Gorgius was silent and plunged in thought.

At that moment the sound of church-singing came from behind the trees.

"What is that?" asked Julian.

"The monks," answered the priest. "Monks praying over a dead Galilean."

"What, a Galilean in the wood sacred to Apollo?'"

"Yes; they call him the martyr Babylas. Ten years ago the brother of the Emperor Julian, Cæsar Gallus, transferred the bones of this Babylas from Antioch into this wood, and had a superb sarcophagus made for him. From that day the oracle ceased. The temple was sullied and the god departed."

"What sacrilege!" exclaimed the Emperor indignantly.

"That year the virgin sibyl Diotima gave birth to a deaf-mute child, a bad omen. Only one sacred spring was left us and did not dry up, the spring called Tears of the Sun ... over there, where the child is now sitting...."

Julian turned round.

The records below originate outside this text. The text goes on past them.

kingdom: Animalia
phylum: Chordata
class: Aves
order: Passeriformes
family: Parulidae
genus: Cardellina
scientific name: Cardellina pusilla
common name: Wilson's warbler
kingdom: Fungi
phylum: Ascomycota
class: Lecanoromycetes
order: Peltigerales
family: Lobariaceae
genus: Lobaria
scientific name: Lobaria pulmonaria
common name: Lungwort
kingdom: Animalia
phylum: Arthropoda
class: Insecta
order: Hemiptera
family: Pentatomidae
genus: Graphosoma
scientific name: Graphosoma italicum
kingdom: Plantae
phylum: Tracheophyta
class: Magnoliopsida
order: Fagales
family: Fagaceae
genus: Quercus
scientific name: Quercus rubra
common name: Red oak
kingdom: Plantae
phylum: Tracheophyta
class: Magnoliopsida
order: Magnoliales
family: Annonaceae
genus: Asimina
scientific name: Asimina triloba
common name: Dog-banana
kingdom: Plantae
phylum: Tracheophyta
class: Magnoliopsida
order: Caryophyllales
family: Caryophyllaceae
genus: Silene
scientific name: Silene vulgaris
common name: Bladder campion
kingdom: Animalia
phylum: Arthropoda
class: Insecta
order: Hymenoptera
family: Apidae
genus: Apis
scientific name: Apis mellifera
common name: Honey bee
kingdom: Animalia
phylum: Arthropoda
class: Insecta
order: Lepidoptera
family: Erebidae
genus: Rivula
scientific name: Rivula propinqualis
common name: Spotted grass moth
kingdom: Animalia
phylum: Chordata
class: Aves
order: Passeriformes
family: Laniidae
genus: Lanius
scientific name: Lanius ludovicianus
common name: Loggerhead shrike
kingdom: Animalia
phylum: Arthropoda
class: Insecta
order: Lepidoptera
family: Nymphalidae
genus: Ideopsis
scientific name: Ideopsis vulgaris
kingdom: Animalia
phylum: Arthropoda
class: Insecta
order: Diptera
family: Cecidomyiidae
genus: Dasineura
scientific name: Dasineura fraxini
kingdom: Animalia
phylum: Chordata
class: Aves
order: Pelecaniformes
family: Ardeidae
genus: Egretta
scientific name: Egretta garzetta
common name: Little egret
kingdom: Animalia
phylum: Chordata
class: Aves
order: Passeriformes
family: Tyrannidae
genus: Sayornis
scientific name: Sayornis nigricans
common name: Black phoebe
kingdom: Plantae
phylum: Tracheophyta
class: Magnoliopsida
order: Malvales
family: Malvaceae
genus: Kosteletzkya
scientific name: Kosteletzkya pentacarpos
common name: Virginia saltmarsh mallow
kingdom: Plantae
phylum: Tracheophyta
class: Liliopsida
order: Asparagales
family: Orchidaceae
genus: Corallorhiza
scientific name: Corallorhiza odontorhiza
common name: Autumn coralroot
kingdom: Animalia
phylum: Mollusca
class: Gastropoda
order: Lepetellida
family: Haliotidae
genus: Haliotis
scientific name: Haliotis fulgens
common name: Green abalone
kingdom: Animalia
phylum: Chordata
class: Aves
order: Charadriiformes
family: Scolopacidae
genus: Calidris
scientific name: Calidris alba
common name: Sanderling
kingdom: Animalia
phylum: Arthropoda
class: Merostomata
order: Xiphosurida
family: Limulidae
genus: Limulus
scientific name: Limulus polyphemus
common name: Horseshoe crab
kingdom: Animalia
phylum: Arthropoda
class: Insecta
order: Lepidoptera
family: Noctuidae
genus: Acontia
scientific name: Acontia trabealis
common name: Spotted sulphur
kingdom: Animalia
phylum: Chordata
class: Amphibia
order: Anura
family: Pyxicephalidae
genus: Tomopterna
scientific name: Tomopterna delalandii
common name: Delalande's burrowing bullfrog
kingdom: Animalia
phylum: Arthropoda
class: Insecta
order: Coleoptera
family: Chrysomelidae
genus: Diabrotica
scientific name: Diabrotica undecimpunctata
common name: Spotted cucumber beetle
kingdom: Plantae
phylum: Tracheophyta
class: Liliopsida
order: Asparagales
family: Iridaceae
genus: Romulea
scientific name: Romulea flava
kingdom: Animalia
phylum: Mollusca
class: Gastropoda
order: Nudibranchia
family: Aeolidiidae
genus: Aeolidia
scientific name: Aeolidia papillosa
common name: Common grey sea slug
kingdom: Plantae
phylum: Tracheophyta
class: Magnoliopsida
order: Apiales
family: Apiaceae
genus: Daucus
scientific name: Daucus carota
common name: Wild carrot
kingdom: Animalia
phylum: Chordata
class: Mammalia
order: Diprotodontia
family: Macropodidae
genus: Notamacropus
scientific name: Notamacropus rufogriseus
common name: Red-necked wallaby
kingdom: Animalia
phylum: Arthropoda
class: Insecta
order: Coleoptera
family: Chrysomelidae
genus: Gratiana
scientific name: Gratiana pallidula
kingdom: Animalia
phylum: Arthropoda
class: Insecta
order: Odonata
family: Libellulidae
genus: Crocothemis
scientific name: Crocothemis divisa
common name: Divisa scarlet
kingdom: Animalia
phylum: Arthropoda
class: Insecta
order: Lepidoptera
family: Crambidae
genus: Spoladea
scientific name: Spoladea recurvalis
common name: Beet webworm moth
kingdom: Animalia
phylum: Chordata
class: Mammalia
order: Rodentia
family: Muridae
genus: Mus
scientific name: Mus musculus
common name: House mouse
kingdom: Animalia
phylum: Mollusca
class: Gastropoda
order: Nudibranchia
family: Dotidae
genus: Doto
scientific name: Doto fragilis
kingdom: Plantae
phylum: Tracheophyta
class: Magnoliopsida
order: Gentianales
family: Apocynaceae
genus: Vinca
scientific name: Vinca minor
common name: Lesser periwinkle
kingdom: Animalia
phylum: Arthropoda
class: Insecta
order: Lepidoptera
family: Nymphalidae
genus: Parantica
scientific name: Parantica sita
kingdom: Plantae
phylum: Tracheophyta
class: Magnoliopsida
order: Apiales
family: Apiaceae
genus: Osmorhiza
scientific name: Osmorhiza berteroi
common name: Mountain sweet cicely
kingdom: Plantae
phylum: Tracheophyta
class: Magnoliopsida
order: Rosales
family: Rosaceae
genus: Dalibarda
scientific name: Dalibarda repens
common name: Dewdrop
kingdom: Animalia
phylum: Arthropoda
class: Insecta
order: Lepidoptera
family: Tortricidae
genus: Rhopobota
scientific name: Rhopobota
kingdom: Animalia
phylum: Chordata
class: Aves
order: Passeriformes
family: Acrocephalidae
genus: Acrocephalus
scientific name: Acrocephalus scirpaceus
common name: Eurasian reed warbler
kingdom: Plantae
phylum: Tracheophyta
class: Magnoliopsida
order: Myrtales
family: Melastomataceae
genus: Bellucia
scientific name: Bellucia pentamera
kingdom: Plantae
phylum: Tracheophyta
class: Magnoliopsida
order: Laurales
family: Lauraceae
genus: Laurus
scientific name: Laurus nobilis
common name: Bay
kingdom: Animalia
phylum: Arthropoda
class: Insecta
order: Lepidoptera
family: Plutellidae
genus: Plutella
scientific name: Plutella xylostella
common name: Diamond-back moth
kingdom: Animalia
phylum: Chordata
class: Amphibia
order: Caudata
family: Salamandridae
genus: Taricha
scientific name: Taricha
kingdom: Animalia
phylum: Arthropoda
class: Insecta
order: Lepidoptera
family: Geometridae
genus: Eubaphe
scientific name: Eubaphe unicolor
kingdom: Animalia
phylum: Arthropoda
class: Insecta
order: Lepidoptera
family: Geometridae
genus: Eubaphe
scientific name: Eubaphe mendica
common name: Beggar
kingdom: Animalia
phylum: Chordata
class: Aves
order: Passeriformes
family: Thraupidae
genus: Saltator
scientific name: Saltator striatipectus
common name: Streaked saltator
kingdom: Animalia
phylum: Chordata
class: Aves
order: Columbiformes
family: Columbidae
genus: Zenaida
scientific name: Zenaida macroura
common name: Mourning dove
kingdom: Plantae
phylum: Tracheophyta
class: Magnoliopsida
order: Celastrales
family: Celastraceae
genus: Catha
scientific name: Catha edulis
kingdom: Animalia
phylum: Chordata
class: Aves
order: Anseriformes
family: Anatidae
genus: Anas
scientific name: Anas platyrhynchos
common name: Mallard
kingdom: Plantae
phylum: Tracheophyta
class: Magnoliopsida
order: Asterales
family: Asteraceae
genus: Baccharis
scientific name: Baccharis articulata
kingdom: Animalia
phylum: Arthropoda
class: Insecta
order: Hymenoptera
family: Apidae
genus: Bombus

The boy was sitting in front of the mossy rock, motionless, and in his open palm receiving the falling drops. Julian almost imagined he saw two transparent wings trembling behind the divinely beautiful child. So sad, so pale, so enchanting his look, that the Emperor mused—

"He must be Eros, the little god of love, dying in our century of Galilean moroseness, and in his hand receiving the last drops, the last tears of love, tears of the god over Daphne, over the vanished beauty of Daphne!"